» What the exercise asks
Please retype all of the material below line for line, keeping every character unchanged.

[Start of Excerpted records]

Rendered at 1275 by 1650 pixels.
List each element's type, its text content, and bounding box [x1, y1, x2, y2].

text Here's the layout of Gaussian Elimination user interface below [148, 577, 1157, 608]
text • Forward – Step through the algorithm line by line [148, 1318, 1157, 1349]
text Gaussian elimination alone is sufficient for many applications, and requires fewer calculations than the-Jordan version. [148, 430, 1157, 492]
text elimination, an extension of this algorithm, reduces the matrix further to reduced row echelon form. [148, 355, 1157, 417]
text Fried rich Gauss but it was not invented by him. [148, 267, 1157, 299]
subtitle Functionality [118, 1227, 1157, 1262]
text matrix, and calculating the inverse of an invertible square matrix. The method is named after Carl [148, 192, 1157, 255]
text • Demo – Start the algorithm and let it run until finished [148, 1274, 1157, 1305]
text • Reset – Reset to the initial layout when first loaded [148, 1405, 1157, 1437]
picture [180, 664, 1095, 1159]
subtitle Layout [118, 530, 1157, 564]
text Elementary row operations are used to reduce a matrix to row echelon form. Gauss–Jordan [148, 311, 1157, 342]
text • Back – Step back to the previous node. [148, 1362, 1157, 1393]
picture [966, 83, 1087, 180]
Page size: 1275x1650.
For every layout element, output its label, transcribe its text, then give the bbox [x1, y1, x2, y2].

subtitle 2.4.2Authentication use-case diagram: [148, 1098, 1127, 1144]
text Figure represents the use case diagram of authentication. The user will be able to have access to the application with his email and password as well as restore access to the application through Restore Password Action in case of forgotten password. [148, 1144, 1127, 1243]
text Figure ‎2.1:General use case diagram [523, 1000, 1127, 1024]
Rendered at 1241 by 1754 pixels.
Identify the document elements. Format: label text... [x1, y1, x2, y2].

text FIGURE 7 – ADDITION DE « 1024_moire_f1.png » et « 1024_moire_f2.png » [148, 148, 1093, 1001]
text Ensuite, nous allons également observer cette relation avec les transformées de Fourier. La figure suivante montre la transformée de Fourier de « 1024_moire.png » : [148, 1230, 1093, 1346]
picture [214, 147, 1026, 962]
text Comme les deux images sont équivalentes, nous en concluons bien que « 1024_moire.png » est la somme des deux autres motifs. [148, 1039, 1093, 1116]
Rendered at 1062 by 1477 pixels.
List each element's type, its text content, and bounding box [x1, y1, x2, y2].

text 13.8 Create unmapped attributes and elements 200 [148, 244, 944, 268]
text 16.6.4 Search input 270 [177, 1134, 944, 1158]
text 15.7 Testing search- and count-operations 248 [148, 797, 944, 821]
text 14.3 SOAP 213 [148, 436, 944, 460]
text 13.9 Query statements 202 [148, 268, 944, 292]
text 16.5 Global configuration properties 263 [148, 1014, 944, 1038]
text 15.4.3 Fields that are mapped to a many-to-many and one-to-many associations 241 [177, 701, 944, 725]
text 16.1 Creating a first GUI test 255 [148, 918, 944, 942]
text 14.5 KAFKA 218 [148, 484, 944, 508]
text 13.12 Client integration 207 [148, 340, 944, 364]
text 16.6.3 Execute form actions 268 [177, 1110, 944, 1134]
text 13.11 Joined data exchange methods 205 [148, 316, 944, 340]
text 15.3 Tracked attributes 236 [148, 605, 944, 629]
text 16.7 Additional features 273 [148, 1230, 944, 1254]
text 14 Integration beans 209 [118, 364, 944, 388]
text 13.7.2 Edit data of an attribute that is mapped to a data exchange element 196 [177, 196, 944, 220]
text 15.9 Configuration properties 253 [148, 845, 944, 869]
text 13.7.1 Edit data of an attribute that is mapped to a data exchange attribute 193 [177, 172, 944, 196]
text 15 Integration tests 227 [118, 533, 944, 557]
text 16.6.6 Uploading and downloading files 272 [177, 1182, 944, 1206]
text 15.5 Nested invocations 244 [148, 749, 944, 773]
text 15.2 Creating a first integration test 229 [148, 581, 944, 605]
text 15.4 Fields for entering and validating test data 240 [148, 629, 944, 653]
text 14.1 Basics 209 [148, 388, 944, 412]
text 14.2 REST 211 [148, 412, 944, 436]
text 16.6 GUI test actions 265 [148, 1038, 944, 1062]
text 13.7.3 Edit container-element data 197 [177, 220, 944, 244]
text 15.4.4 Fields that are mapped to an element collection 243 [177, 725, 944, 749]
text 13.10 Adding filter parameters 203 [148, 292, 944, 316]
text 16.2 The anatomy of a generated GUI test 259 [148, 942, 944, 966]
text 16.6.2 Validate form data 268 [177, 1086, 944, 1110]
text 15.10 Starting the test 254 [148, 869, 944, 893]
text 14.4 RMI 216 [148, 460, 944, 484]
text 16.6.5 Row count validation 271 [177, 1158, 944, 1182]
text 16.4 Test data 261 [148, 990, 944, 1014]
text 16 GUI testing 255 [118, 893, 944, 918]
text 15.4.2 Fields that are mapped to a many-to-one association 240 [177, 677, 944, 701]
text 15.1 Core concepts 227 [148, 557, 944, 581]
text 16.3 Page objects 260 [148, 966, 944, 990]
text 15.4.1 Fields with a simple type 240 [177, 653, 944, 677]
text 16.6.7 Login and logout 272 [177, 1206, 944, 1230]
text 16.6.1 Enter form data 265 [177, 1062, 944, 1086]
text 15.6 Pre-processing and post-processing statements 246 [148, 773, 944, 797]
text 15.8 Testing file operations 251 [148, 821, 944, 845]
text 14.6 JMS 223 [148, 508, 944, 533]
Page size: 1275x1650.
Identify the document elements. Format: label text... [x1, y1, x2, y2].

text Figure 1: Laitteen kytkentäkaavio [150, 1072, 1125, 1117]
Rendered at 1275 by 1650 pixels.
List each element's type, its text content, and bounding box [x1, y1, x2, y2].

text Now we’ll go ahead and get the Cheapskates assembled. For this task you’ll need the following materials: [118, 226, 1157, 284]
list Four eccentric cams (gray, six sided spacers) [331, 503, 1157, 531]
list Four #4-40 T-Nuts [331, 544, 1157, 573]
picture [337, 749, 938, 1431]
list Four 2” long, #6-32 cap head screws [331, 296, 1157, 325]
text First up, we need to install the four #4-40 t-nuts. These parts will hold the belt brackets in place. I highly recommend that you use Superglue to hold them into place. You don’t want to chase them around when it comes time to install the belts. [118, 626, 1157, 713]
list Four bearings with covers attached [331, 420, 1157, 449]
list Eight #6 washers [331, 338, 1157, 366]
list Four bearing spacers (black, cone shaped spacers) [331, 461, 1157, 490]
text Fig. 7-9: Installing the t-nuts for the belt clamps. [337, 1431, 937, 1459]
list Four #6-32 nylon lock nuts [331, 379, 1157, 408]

[End of Excerpted records]

» The response
Rendered at 1275 by 1650 pixels.
List each element's type, its text content, and bounding box [x1, y1, x2, y2].

text Here's the layout of Gaussian Elimination user interface below [148, 577, 1157, 608]
text • Forward – Step through the algorithm line by line [148, 1318, 1157, 1349]
text Gaussian elimination alone is sufficient for many applications, and requires fewer calculations than the-Jordan version. [148, 430, 1157, 492]
text elimination, an extension of this algorithm, reduces the matrix further to reduced row echelon form. [148, 355, 1157, 417]
text Fried rich Gauss but it was not invented by him. [148, 267, 1157, 299]
subtitle Functionality [118, 1227, 1157, 1262]
text matrix, and calculating the inverse of an invertible square matrix. The method is named after Carl [148, 192, 1157, 255]
text • Demo – Start the algorithm and let it run until finished [148, 1274, 1157, 1305]
text • Reset – Reset to the initial layout when first loaded [148, 1405, 1157, 1437]
picture [180, 664, 1095, 1159]
subtitle Layout [118, 530, 1157, 564]
text Elementary row operations are used to reduce a matrix to row echelon form. Gauss–Jordan [148, 311, 1157, 342]
text • Back – Step back to the previous node. [148, 1362, 1157, 1393]
picture [966, 83, 1087, 180]
Page size: 1275x1650.
For every layout element, output its label, transcribe its text, then give the bbox [x1, y1, x2, y2].

subtitle 2.4.2Authentication use-case diagram: [148, 1098, 1127, 1144]
text Figure represents the use case diagram of authentication. The user will be able to have access to the application with his email and password as well as restore access to the application through Restore Password Action in case of forgotten password. [148, 1144, 1127, 1243]
text Figure ‎2.1:General use case diagram [523, 1000, 1127, 1024]
Rendered at 1241 by 1754 pixels.
Identify the document elements. Format: label text... [x1, y1, x2, y2].

text FIGURE 7 – ADDITION DE « 1024_moire_f1.png » et « 1024_moire_f2.png » [148, 148, 1093, 1001]
text Ensuite, nous allons également observer cette relation avec les transformées de Fourier. La figure suivante montre la transformée de Fourier de « 1024_moire.png » : [148, 1230, 1093, 1346]
picture [214, 147, 1026, 962]
text Comme les deux images sont équivalentes, nous en concluons bien que « 1024_moire.png » est la somme des deux autres motifs. [148, 1039, 1093, 1116]
Rendered at 1062 by 1477 pixels.
List each element's type, its text content, and bounding box [x1, y1, x2, y2].

text 13.8 Create unmapped attributes and elements 200 [148, 244, 944, 268]
text 16.6.4 Search input 270 [177, 1134, 944, 1158]
text 15.7 Testing search- and count-operations 248 [148, 797, 944, 821]
text 14.3 SOAP 213 [148, 436, 944, 460]
text 13.9 Query statements 202 [148, 268, 944, 292]
text 16.5 Global configuration properties 263 [148, 1014, 944, 1038]
text 15.4.3 Fields that are mapped to a many-to-many and one-to-many associations 241 [177, 701, 944, 725]
text 16.1 Creating a first GUI test 255 [148, 918, 944, 942]
text 14.5 KAFKA 218 [148, 484, 944, 508]
text 13.12 Client integration 207 [148, 340, 944, 364]
text 16.6.3 Execute form actions 268 [177, 1110, 944, 1134]
text 13.11 Joined data exchange methods 205 [148, 316, 944, 340]
text 15.3 Tracked attributes 236 [148, 605, 944, 629]
text 16.7 Additional features 273 [148, 1230, 944, 1254]
text 14 Integration beans 209 [118, 364, 944, 388]
text 13.7.2 Edit data of an attribute that is mapped to a data exchange element 196 [177, 196, 944, 220]
text 15.9 Configuration properties 253 [148, 845, 944, 869]
text 13.7.1 Edit data of an attribute that is mapped to a data exchange attribute 193 [177, 172, 944, 196]
text 15 Integration tests 227 [118, 533, 944, 557]
text 16.6.6 Uploading and downloading files 272 [177, 1182, 944, 1206]
text 15.5 Nested invocations 244 [148, 749, 944, 773]
text 15.2 Creating a first integration test 229 [148, 581, 944, 605]
text 15.4 Fields for entering and validating test data 240 [148, 629, 944, 653]
text 14.1 Basics 209 [148, 388, 944, 412]
text 14.2 REST 211 [148, 412, 944, 436]
text 16.6 GUI test actions 265 [148, 1038, 944, 1062]
text 13.7.3 Edit container-element data 197 [177, 220, 944, 244]
text 15.4.4 Fields that are mapped to an element collection 243 [177, 725, 944, 749]
text 13.10 Adding filter parameters 203 [148, 292, 944, 316]
text 16.2 The anatomy of a generated GUI test 259 [148, 942, 944, 966]
text 16.6.2 Validate form data 268 [177, 1086, 944, 1110]
text 15.10 Starting the test 254 [148, 869, 944, 893]
text 14.4 RMI 216 [148, 460, 944, 484]
text 16.6.5 Row count validation 271 [177, 1158, 944, 1182]
text 16.4 Test data 261 [148, 990, 944, 1014]
text 16 GUI testing 255 [118, 893, 944, 918]
text 15.4.2 Fields that are mapped to a many-to-one association 240 [177, 677, 944, 701]
text 15.1 Core concepts 227 [148, 557, 944, 581]
text 16.3 Page objects 260 [148, 966, 944, 990]
text 15.4.1 Fields with a simple type 240 [177, 653, 944, 677]
text 16.6.7 Login and logout 272 [177, 1206, 944, 1230]
text 16.6.1 Enter form data 265 [177, 1062, 944, 1086]
text 15.6 Pre-processing and post-processing statements 246 [148, 773, 944, 797]
text 15.8 Testing file operations 251 [148, 821, 944, 845]
text 14.6 JMS 223 [148, 508, 944, 533]
Page size: 1275x1650.
Identify the document elements. Format: label text... [x1, y1, x2, y2].

text Figure 1: Laitteen kytkentäkaavio [150, 1072, 1125, 1117]
Rendered at 1275 by 1650 pixels.
List each element's type, its text content, and bounding box [x1, y1, x2, y2].

text Now we’ll go ahead and get the Cheapskates assembled. For this task you’ll need the following materials: [118, 226, 1157, 284]
list Four eccentric cams (gray, six sided spacers) [331, 503, 1157, 531]
list Four #4-40 T-Nuts [331, 544, 1157, 573]
picture [337, 749, 938, 1431]
list Four 2” long, #6-32 cap head screws [331, 296, 1157, 325]
text First up, we need to install the four #4-40 t-nuts. These parts will hold the belt brackets in place. I highly recommend that you use Superglue to hold them into place. You don’t want to chase them around when it comes time to install the belts. [118, 626, 1157, 713]
list Four bearings with covers attached [331, 420, 1157, 449]
list Eight #6 washers [331, 338, 1157, 366]
list Four bearing spacers (black, cone shaped spacers) [331, 461, 1157, 490]
text Fig. 7-9: Installing the t-nuts for the belt clamps. [337, 1431, 937, 1459]
list Four #6-32 nylon lock nuts [331, 379, 1157, 408]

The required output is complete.